When I started evaluating LLMs for Business Central development, I ran into a problem. The standard code generation benchmarks like HumanEval and MBPP measure Python performance. They tell you nothing about whether a model can write AL, the language used in Microsoft Dynamics 365 Business Central.
So I built CentralGauge, an open source benchmark specifically for AL code generation. This post explains the methodology, the challenges I encountered, and what I learned about how different models perform on AL code.
The Challenge of Domain Specific Code Generation
AL is a niche language. Unlike Python or JavaScript, there are far fewer AL code samples in the training data of most LLMs. This creates an interesting test: can models generalise their programming knowledge to an unfamiliar domain?
AL has several characteristics that make it distinct:
Syntax differences: AL uses procedure instead of function, begin/end blocks instead of braces, and has triggers that fire on database operations. The object model is unique with tables, pages, codeunits, reports, and queries.
Business Central conventions: Every AL object needs a numeric ID. Tables require proper field captions, data classification settings, and key definitions. Pages must reference a source table and define layout in a specific structure.
Standard library patterns: Working with records, assertions, and test frameworks follows Business Central conventions. The Record type, Assert codeunit, and page testing patterns are specific to this ecosystem.
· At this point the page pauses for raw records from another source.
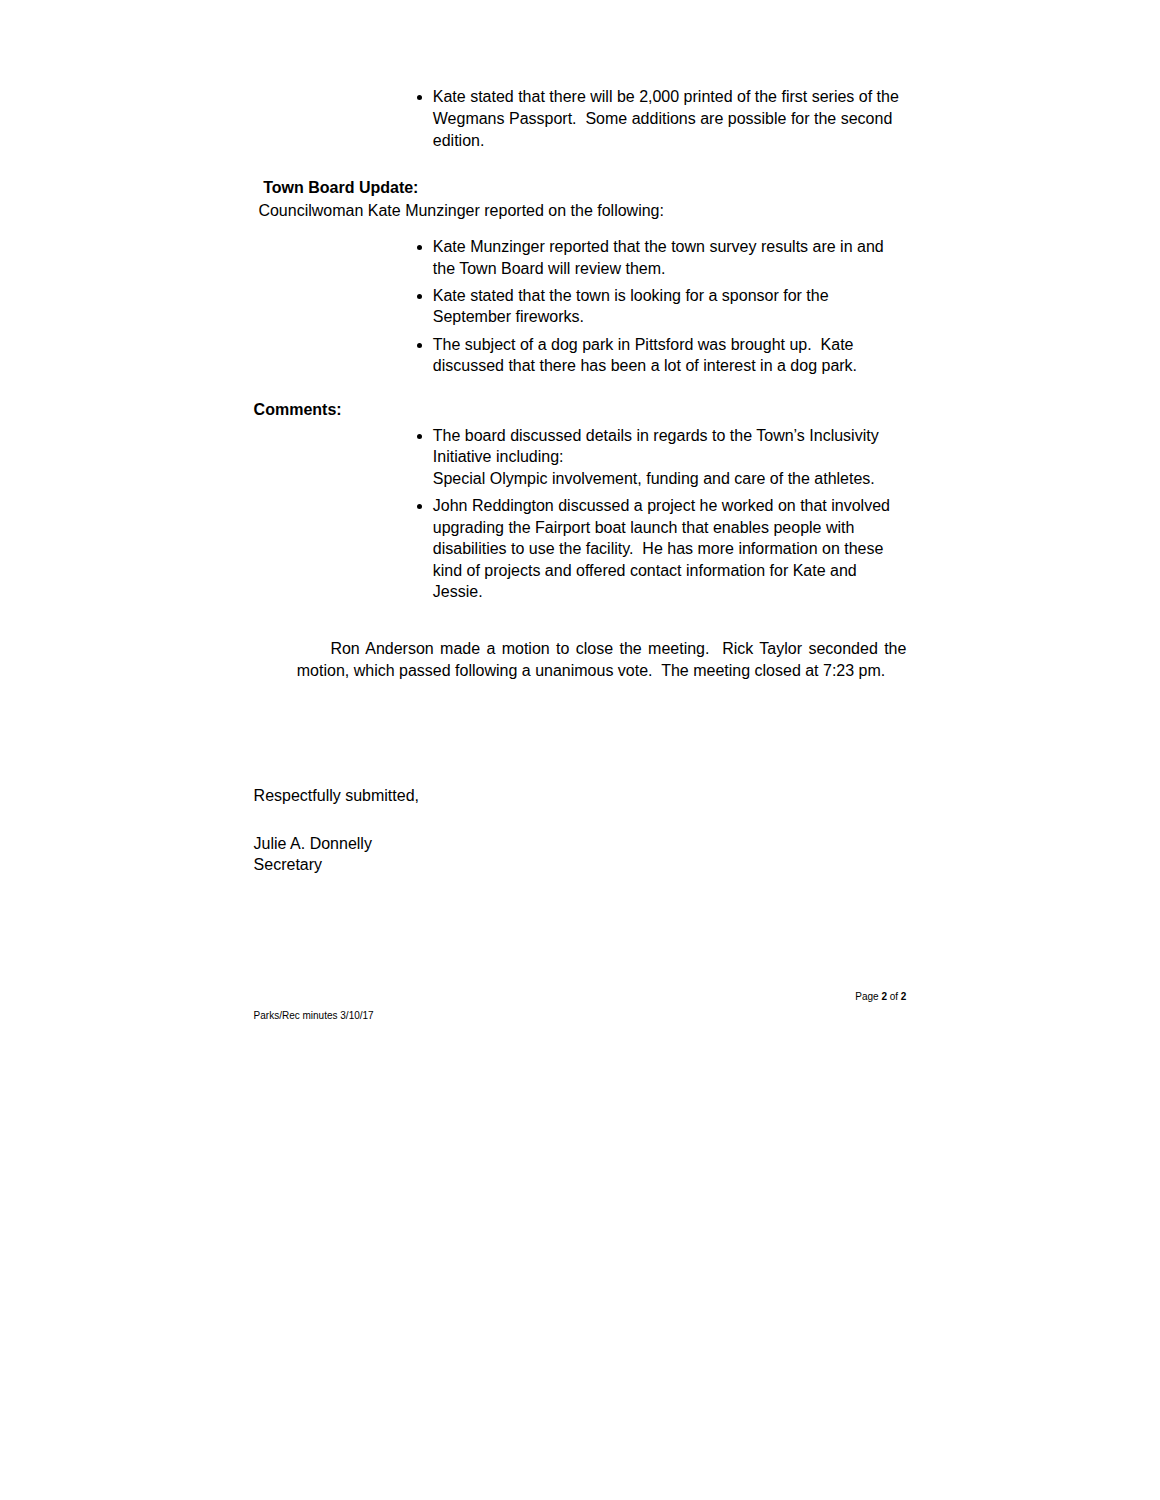Kate stated that there will be 2,000 printed of the first series of the Wegmans Passport. Some additions are possible for the second edition.
Town Board Update:
Councilwoman Kate Munzinger reported on the following:
Kate Munzinger reported that the town survey results are in and the Town Board will review them.
Kate stated that the town is looking for a sponsor for the September fireworks.
The subject of a dog park in Pittsford was brought up. Kate discussed that there has been a lot of interest in a dog park.
Comments:
The board discussed details in regards to the Town’s Inclusivity Initiative including:
Special Olympic involvement, funding and care of the athletes.
John Reddington discussed a project he worked on that involved upgrading the Fairport boat launch that enables people with disabilities to use the facility. He has more information on these kind of projects and offered contact information for Kate and Jessie.
Ron Anderson made a motion to close the meeting. Rick Taylor seconded the motion, which passed following a unanimous vote. The meeting closed at 7:23 pm.
Respectfully submitted,
Julie A. Donnelly
Secretary
Page 2 of 2
Parks/Rec minutes 3/10/17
These quirks mean a model might be excellent at Python but struggle with AL. Generic benchmarks cannot reveal this gap.
How CentralGauge Works
The benchmark follows a straightforward flow:
I defined 56 tasks organized into three difficulty tiers: easy, medium, and hard. Each task lives in a YAML file that specifies what the model should create, what tests must pass, and how to score the result.
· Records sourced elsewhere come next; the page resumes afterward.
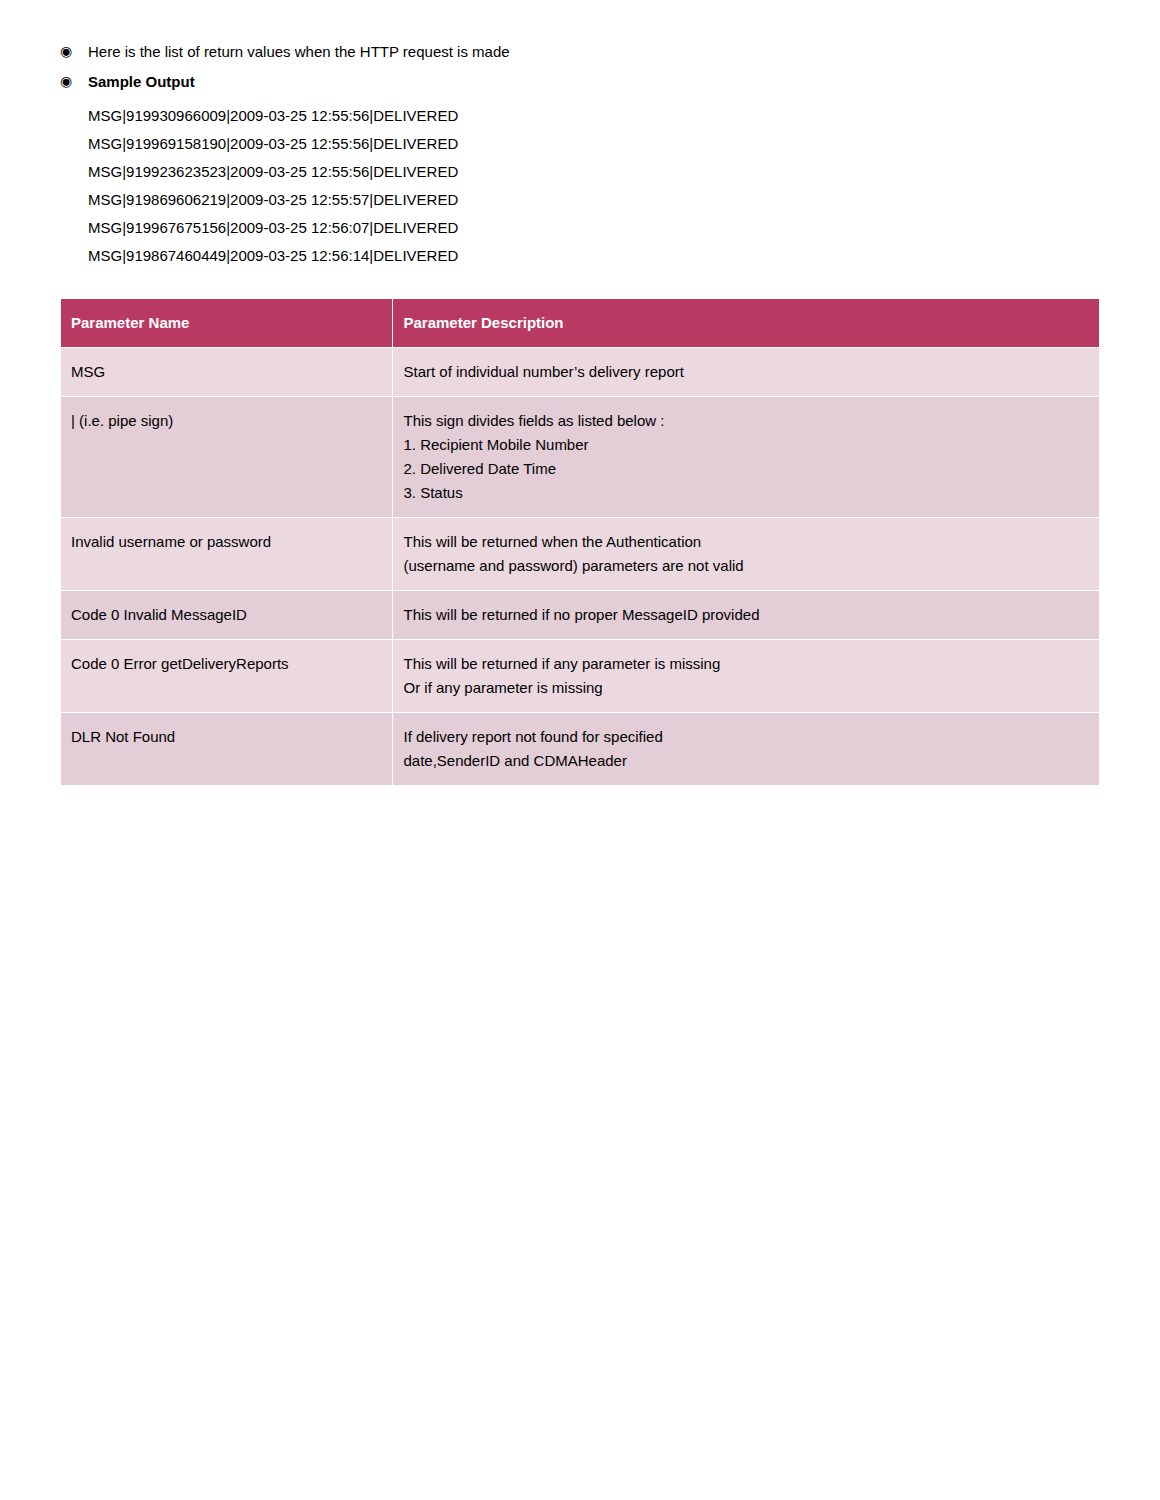Here is the list of return values when the HTTP request is made
Sample Output
MSG|919930966009|2009-03-25 12:55:56|DELIVERED
MSG|919969158190|2009-03-25 12:55:56|DELIVERED
MSG|919923623523|2009-03-25 12:55:56|DELIVERED
MSG|919869606219|2009-03-25 12:55:57|DELIVERED
MSG|919967675156|2009-03-25 12:56:07|DELIVERED
MSG|919867460449|2009-03-25 12:56:14|DELIVERED
| Parameter Name | Parameter Description |
| --- | --- |
| MSG | Start of individual number’s delivery report |
| / (i.e. pipe sign) | This sign divides fields as listed below : 1. Recipient Mobile Number 2. Delivered Date Time 3. Status |
| Invalid username or password | This will be returned when the Authentication (username and password) parameters are not valid |
| Code 0 Invalid MessageID | This will be returned if no proper MessageID provided |
| Code 0 Error getDeliveryReports | This will be returned if any parameter is missing Or if any parameter is missing |
| DLR Not Found | If delivery report not found for specified date,SenderID and CDMAHeader |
The actual compilation and testing happen inside a Business Central container. This is the same environment developers use, ensuring benchmark tests are real-world viable rather than syntactic approximations.
I run multiple models in parallel against the same tasks. This enables direct comparison under identical conditions.
Task Design Philosophy
Creating good benchmark tasks requires discipline. The goal is to test whether a model knows AL, not whether it can follow instructions.
Here is a real task from the benchmark:
id: CG-AL-E001 description: >- Create a simple AL table called "Product Category" with ID 70000. The table should have the following fields: - Code (Code[20], primary key) - Description (Text[100]) - Active (Boolean, default true) - Created Date (Date) Include proper captions and data classification. expected: compile: true testApp: tests/al/easy/CG-AL-E001.Test.al
Notice what the task does NOT say: it does not explain that AL uses InitValue for defaults, or how to define a primary key. The model should know this. If it does not, that is a valid test failure.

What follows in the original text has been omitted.